I then asked him, if he missed his kit could he still play. He said, yes. I next asked him, if he did not eat for a day or two would he still be able to play. At this point he got what I was trying to hint.
Every player needs to carry a tiffin box to practice. Every player needs to pack emergency foods for travel. Which food, and how much is dependent on what activities a player has for the day and for how long.
The older generation of players used to carry large tiffin carriers from home. Even cricketers like Pravin Amre and badminton coach Pullela Gopi Chand told me that in their younger days they used to carry huge tiffin carriers with them. Today, players order from commercial places with their e-commerce apps. Little do they realise that restaurants use the cheapest of ingredients to maximise the profits of their dishes. Don’t order online or from restaurants outside. Carry your own food. It’s the secret of your energy.
3. You need to respond to your body’s signals.
Of the two players on the flight, one had a sore knee after taking a diving catch, and the other a headache. I asked them what did they do for their problems, and they mentioned icing and painkiller. And when I asked the players about the food they had that could help them recover, they both looked bemused.
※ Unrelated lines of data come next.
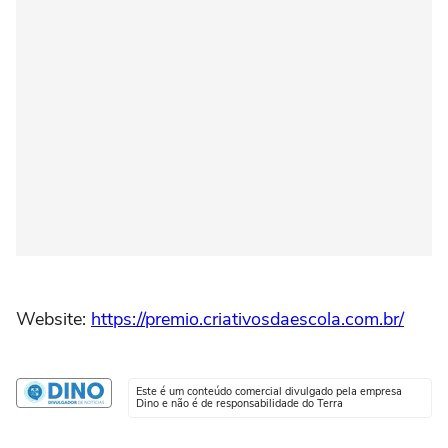
Website:
https://premio.criativosdaescola.com.br/
Este é um conteúdo comercial divulgado pela empresa
Dino e não é de responsabilidade do Terra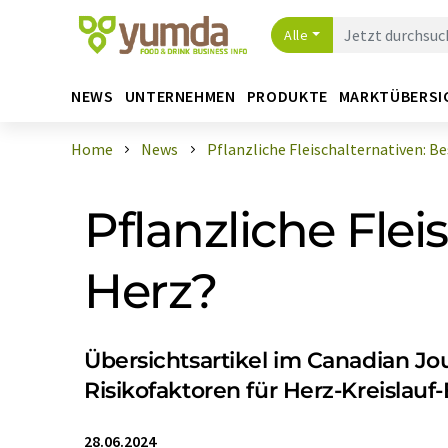
Alle
NEWS
UNTERNEHMEN
PRODUKTE
MARKTÜBERSI
Home
News
Pflanzliche Fleischalternativen: Bes 
Pflanzliche Flei
Herz?
Übersichtsartikel im Canadian Jo
Risikofaktoren für Herz-Kreislau
28.06.2024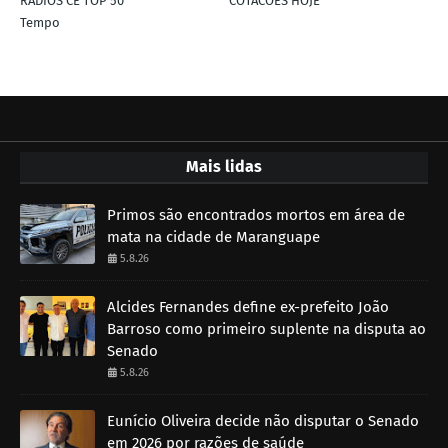
RÁDIOS CE TOP 50
COTACÕES HOJE
Tempo
Mais lidas
Primos são encontrados mortos em área de
mata na cidade de Maranguape
5.8.26
Alcides Fernandes define ex-prefeito João
Barroso como primeiro suplente na disputa ao
Senado
5.8.26
Eunício Oliveira decide não disputar o Senado
em 2026 por razões de saúde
They were surprised that food can help heal an injured cartilage and a bad headache.
Over the next 30 minutes I explained the shelf-life concept of an athlete. Just like food, athletes have an expiry date. The ‘Best Before’ date is when every athlete is at his/her peak. When your eyes get dry, it’s a sign that you are dehydrated. When your skin is dry, it’s a sign of good fats being low in your diet. When your paunch begins to poke out, it is time for you to get your diet in order.
Bowel movement for most athletes is normally twice a day. If it’s more than that, you have a digestive or psychological issue. If your muscles hurt two days in a row after a day’s rest, then your diet is low in protein or your calcium or Vitamin D is very low.
There are hundreds of symptoms and signs that I look into during a session with an athlete. The key is to keep a diary and note down the good, the bad and the ugly signals.
The ultimate aim is to plan your food. Carry your own home-cooked food as much as possible, ensure that your food suits your liking and your sports nutrition requirements. The tiffin box is not a bad option. The larger the better.
I helped both athletes on a flight with a generous serving of the nuts from my laptop bag and a gluten-free energy bar.
Outside the airport, I walked them to the subway and showed them the options they could choose from. They said they were not hungry. Their last meal was over six hours ago! With a dejected smiled, I wished them all the best. It was time to find smarter athletes!